Elternabend: Umgang mit der Trotzphase
Öfter mal die Perspektive wechseln

Ochtrup -

Wenn Kinder beginnen, sich als heranwachsende Persönlichkeit auszuprobieren, wird es für Eltern ach mal stressig. Es beginnt die sogenannte Trotzphase. Bei einem Elternabend im Familienzentrum St. Stephan referierte Esther Jans-Hamisch über Möglichkeiten, damit umzugehen.

Samstag, 14.03.2020, 11:30 Uhr
Der Umgang mit kindlichem Trotz war Thema bei einem Elternabend im Familienzentrum St. Stephan.
Der Umgang mit kindlichem Trotz war Thema bei einem Elternabend im Familienzentrum St. Stephan. Foto: colourbox

Irgendwie ist die vermeintliche Horrorszene wohlbekannt und wohlgefürchtet zugleich: Vor der Metzger-Theke im Supermarkt will der Nachwuchs nicht „Danke“ für die angebotene Scheibe Kinderwurst sagen. Also wandert das fettige Leckerli nicht über die Ladentheke und die oder der Enttäuschte wirft sich zum Dank brüllend und motzend auf die Bodenfliesen vor dem Verkaufsstand.

Esther Jans-Hamisch von der Beratungsstelle für Eltern, Kinder und Jugendliche der Diakonie Steinfurt erntete am Donnerstagabend im Familienzentrum St. Stephan aus der Runde der Mütter und des einen Vaters wissende Blicke. „Ich will aber trotzdem“, hatte Alexandra Vennebernd von der veranstalten Kita das Motto des Abends bei ihrer Begrüßung knackig auf den Punkt gebracht.

Heranwachsende Persönlichkeit

„Irgendwann verlässt das Kind die harmonische Einheit mit der Mutter und will sich als heranwachsende Persönlichkeit ausprobieren“, erläutert Esther Jans-Hamisch die neue Lebensphase, die ganz schön dauern könne.

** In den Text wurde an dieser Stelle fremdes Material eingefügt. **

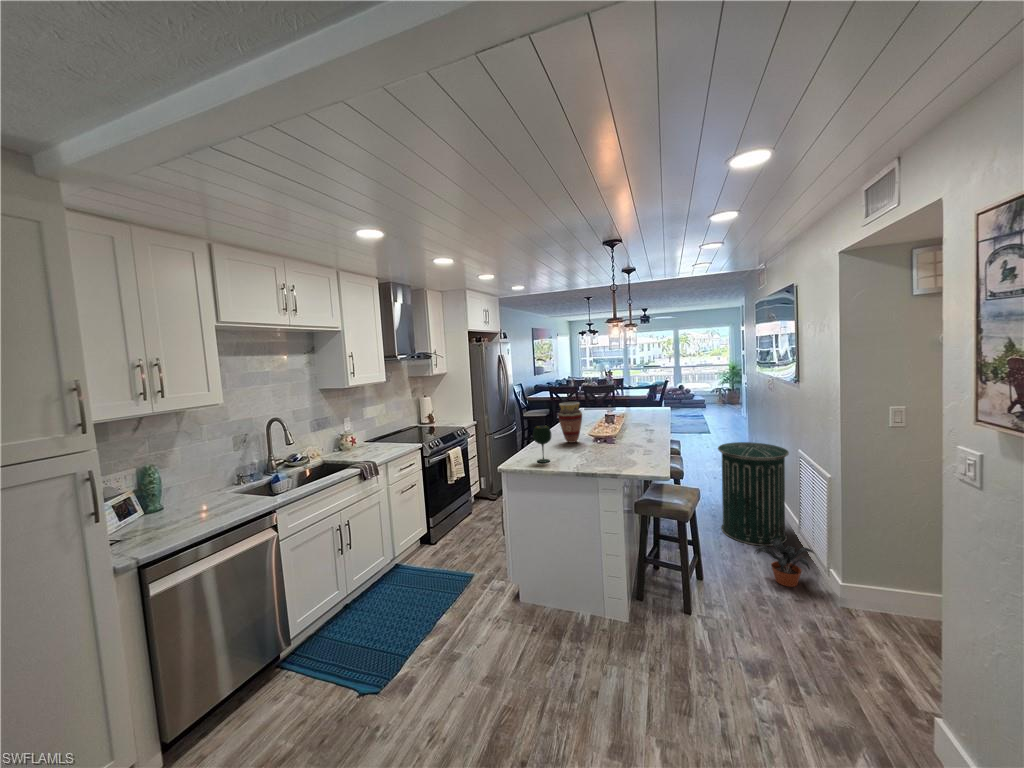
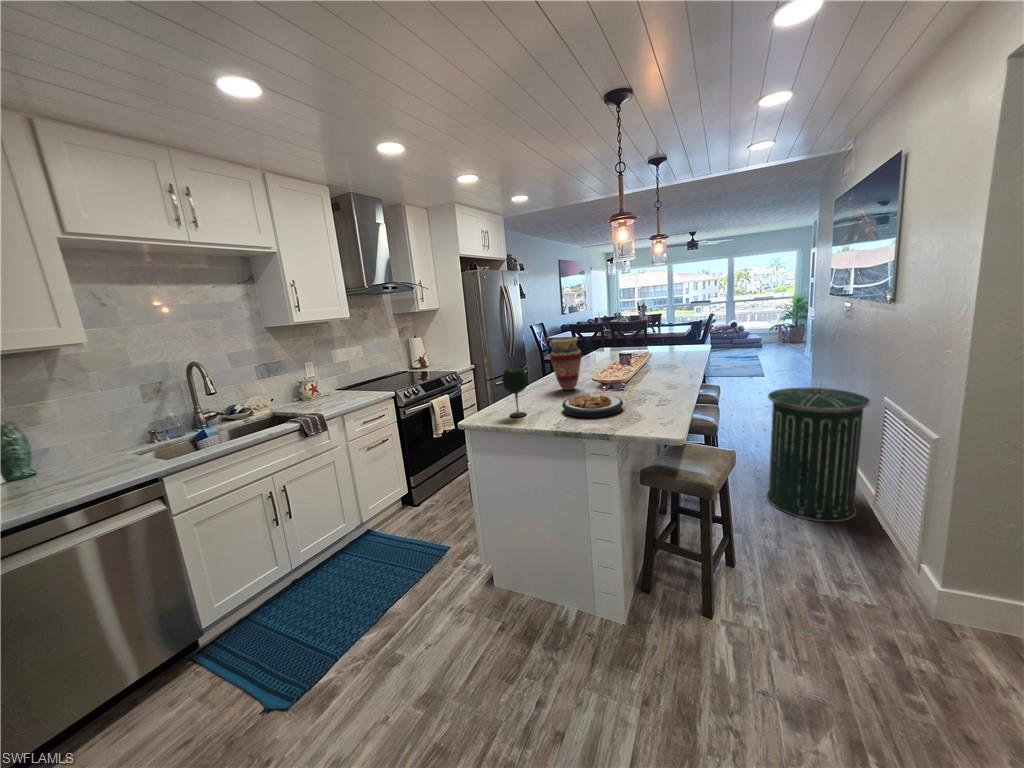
plate: none [576,446,621,462] -> present [562,394,623,417]
potted plant: present [756,539,814,587] -> none [809,518,905,584]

Nur mäßig tröstlich sind ihre Informationen, dass das, was man gemeinhin Trotzalter nennt, pädagogisch und psychologisch betrachtet, die wichtige Phasen der Autonomieentwicklung des Nachwuchses beschreibt und qualifiziert.

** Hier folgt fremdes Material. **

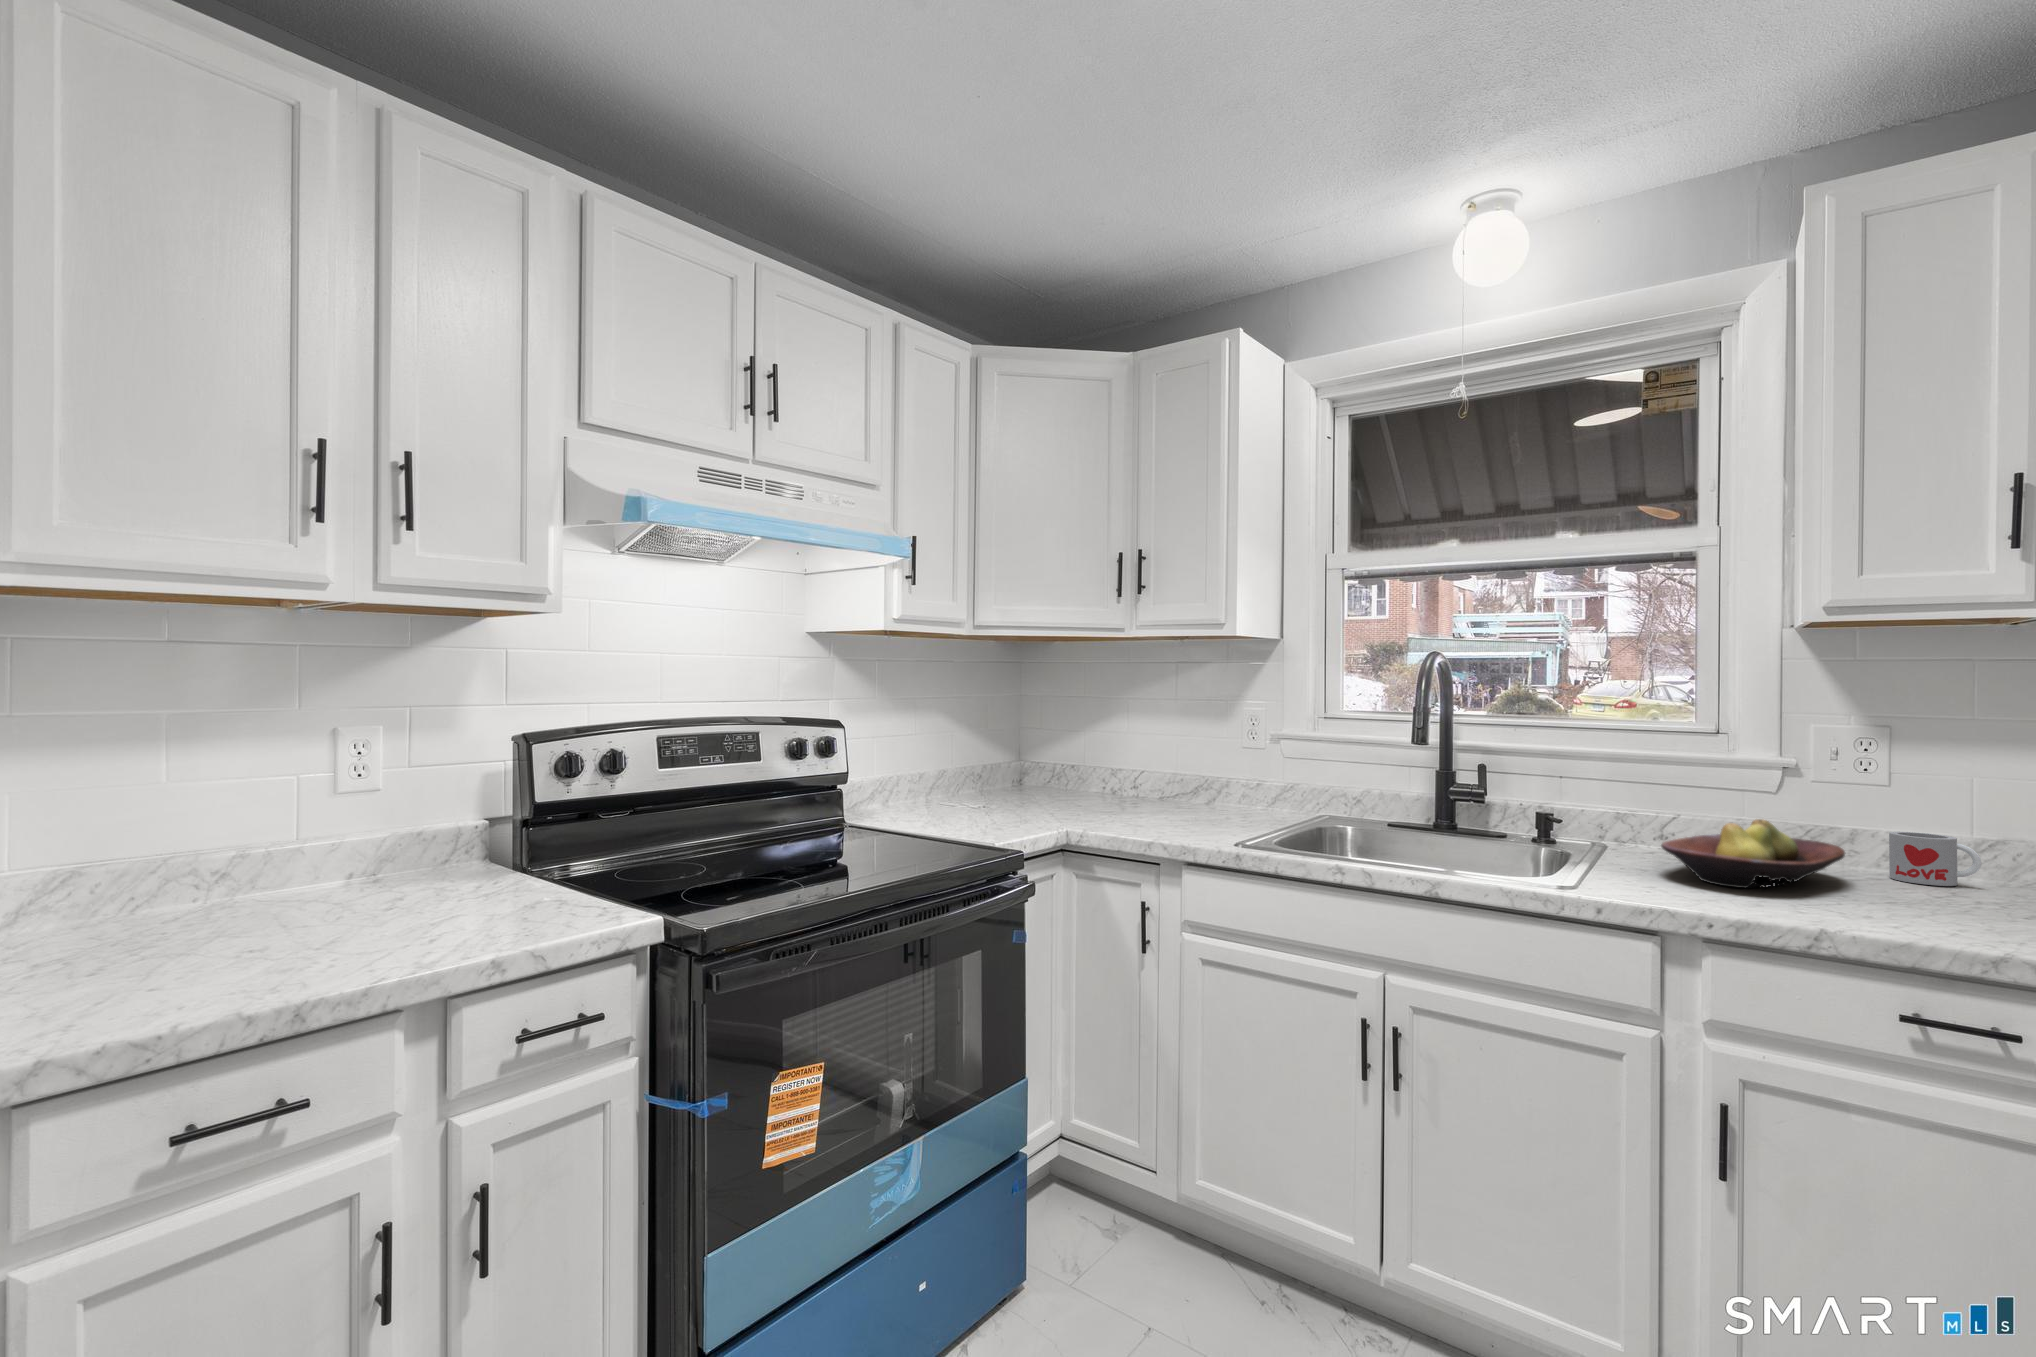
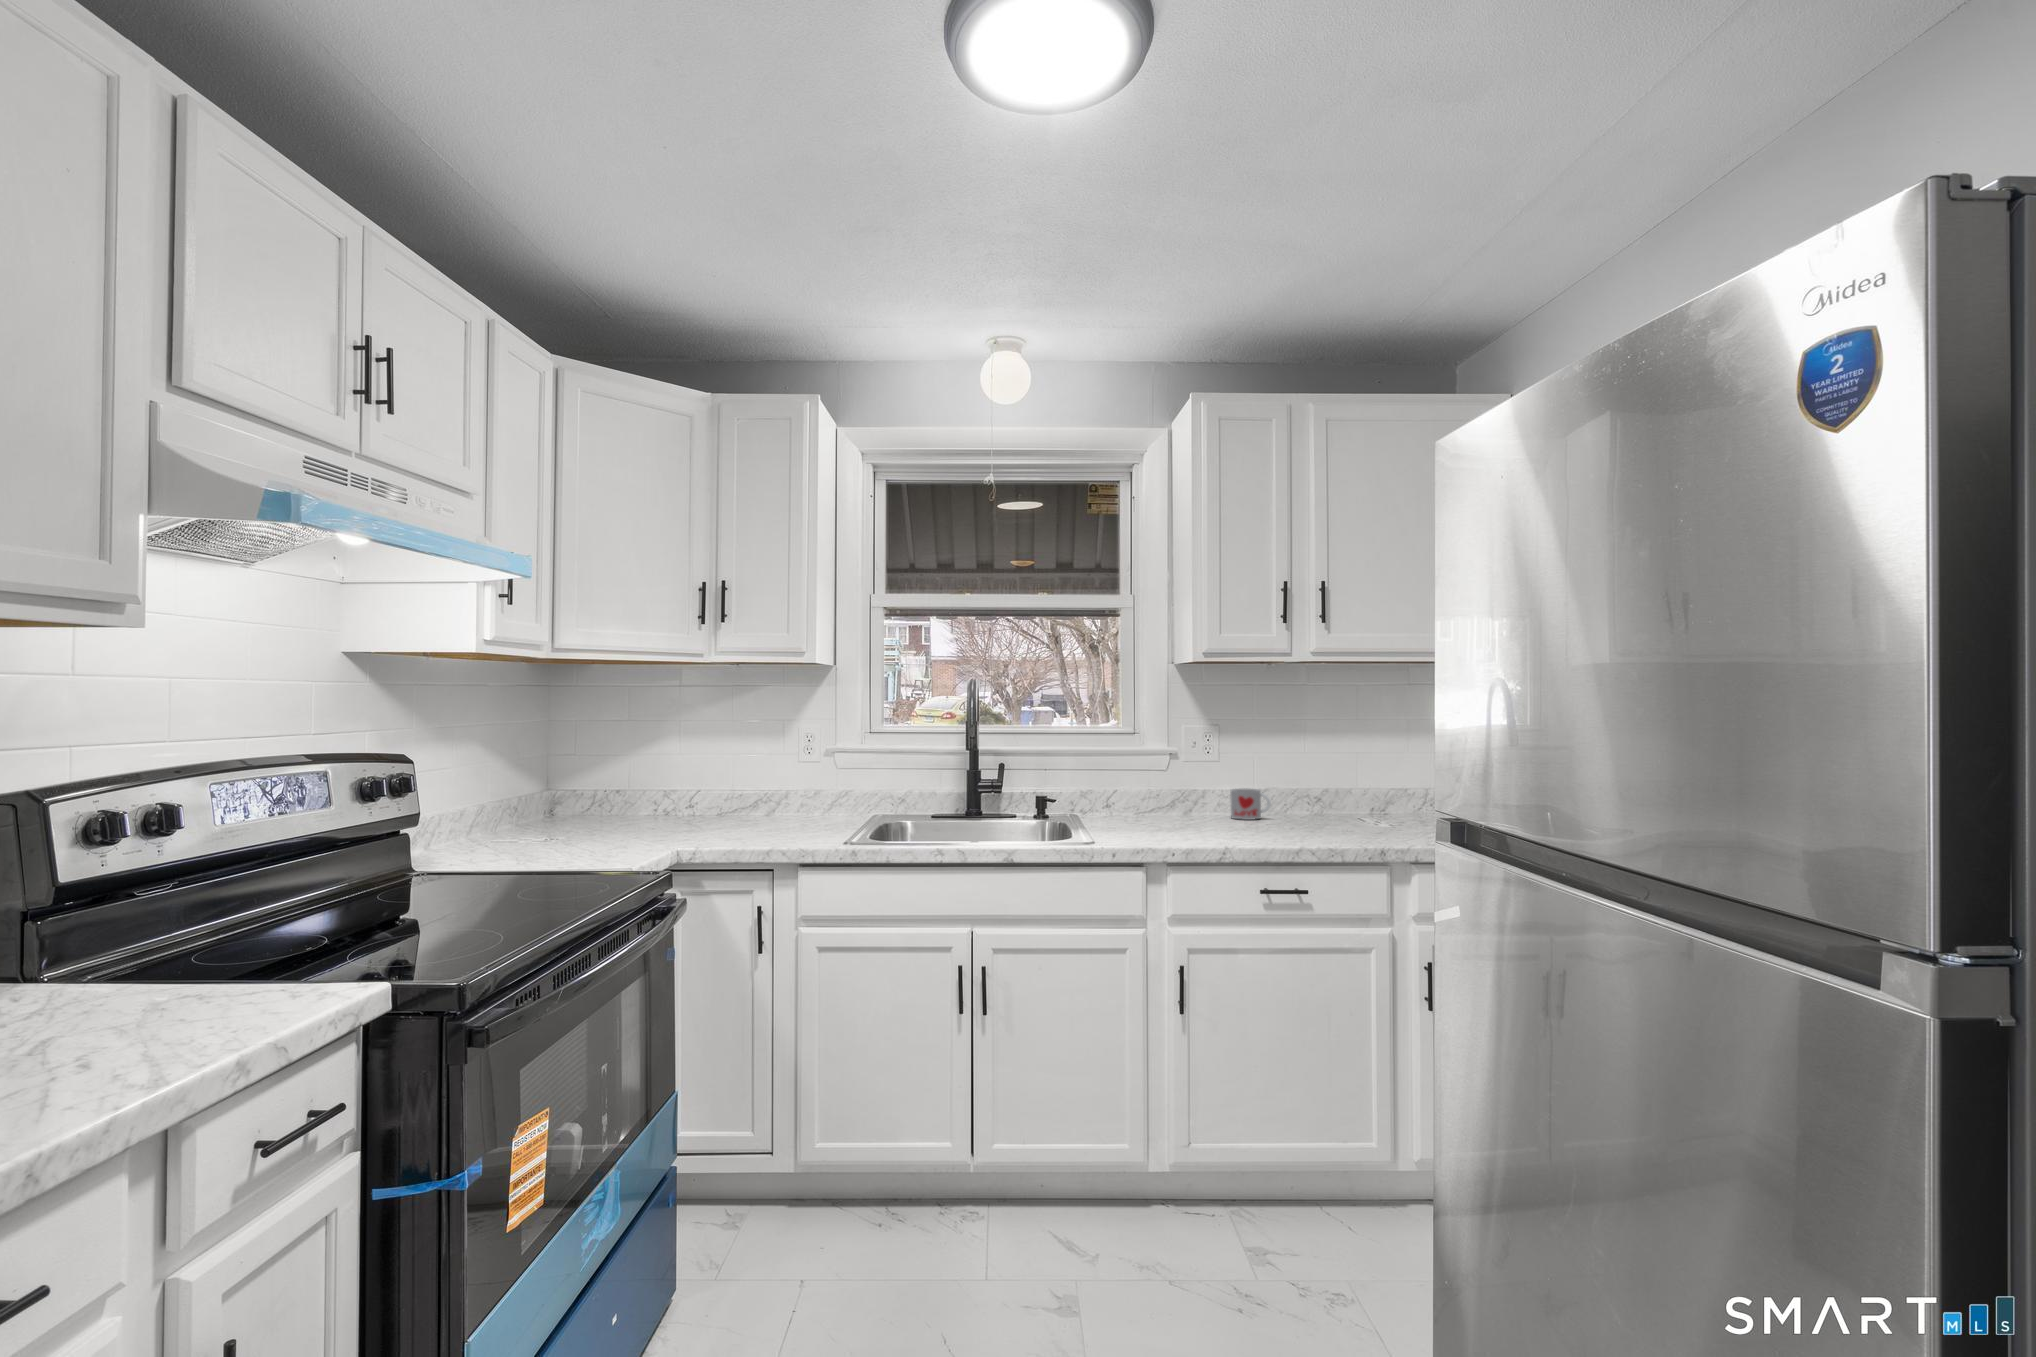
fruit bowl: present [1661,819,1845,888] -> none [1128,787,1216,832]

Referentin auf dem Elternabend war Esther Jans-Hamisch.

Referentin auf dem Elternabend war Esther Jans-Hamisch. Foto: Martin Fahlbusch

Und wenn damit natürlich auch nicht alle von der Elternrunde erlebte Schwierigkeiten wie weggeblasen sind, wirbt sie dafür, durch einen nicht immer einfachen Perspektivwechsel an Lösungen und möglichen Verhaltensweisen zu arbeiten. Es sei nämlich ein wirklich schmaler Grat, auf dem man sich bewege, zwischen Verständnis, erklärbarem Ärger, Hilflosigkeit, eigenen Interessen, Fehlverhalten oder Bestrafung.

Eigene Erfahrungen

Die gesprächsfreudige Runde ist schnell mittendrin im von eigenen Erfahrungen und eben auch Unsicherheiten strotzenden Thema. Also probieren die Teilnehmer nach einem mehr theoretisch-erklärenden Impulsvortrag, der aber immer durch Nachfragen und gemeinsames Nachdenken ganz lebhaft gerät, die eigne Schwarmintelligenz in Kleingruppen aus. Nachdem „bekannte Ereignisse“ dargestellt sind, versuchen Kleingruppen die geschilderten Trotzsituationen durch mögliche Lösungsansätze zu meistern.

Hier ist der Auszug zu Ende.